The Soviets returned in 1944, forcibly annexing the country all over again. Eight years of rebellion against Commie tyranny followed, earning many a one way trip to the Gulag in Siberia. The Soviets did give Vilnius to the Lithuanians, depositing the Polish citizens in eastern Germany. Why? Presumably Stalin saw all that the Nazis had done to poor Poland and didn't want to be outdone.
Lithuania unwillingly became the Lithuanian Soviet Socialist Republic. Rebellions lasted until after Stalin kicked the bucket, quelled for a little bit before the 80s came around and they interpreted glasnost as a good excuse to pick up the cause against the Russians along with the other Baltic countries. In 1990, it declared independence, the first republic to do so. Moscow attempted to put this down with troops, resulting in the deaths of 13 people in January 1991, called the January Events. It only accelerated the end of the USSR.

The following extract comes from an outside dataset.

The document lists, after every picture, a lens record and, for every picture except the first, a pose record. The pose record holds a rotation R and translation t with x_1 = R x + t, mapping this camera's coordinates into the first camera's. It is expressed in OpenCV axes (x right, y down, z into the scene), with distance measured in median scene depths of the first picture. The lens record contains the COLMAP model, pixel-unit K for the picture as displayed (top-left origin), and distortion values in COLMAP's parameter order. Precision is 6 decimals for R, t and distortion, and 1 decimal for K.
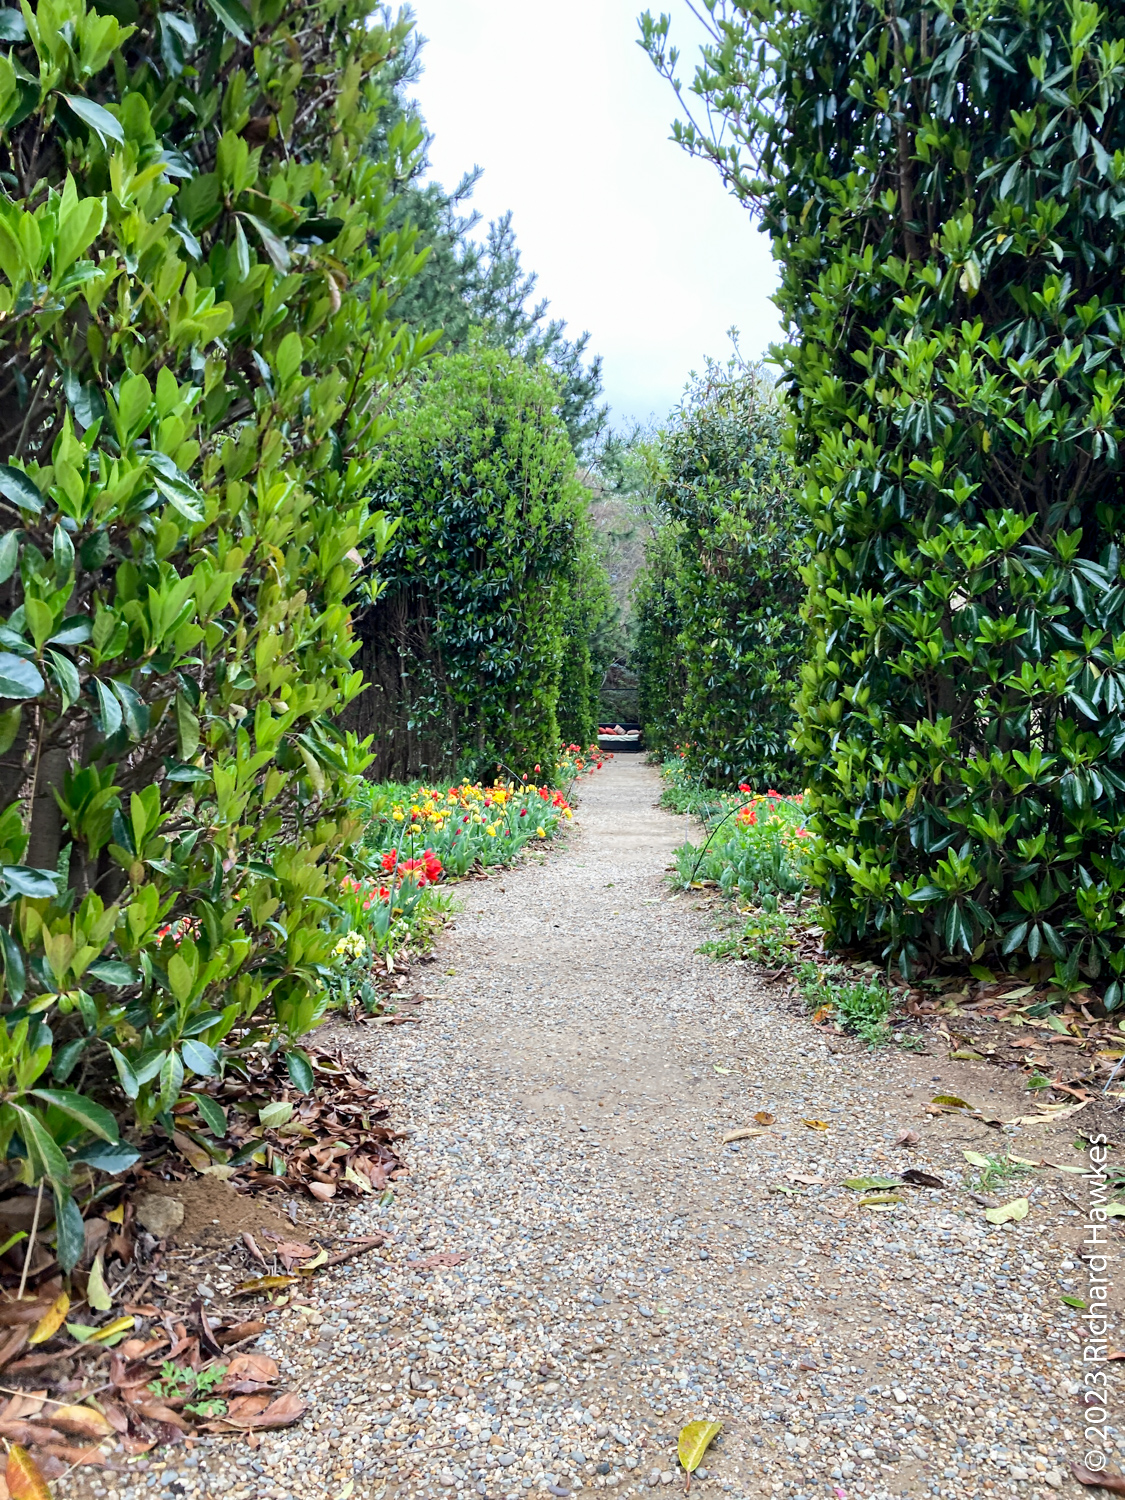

Lithuania is now a NATO and European Union member, having become a
prosperous democracy religiously themed oligarchy under democracy's name and put all the horrors and emnities of the past behind. Well, except the one with Russia, but most people would say that's mostly Russia's fault. Lithuania recently came to European Union's attention again with its laws banning information about sex and sexual minorities.
Lithuania in fiction
Captain Marko Ramius in Hunt for the Red October is part Lithuanian, and this fact is cited by Jack Ryan as one piece of evidence that he plans to defect.
There are, in fact, Lithuanian tropers. One of which owns a fairly large fictional franchise.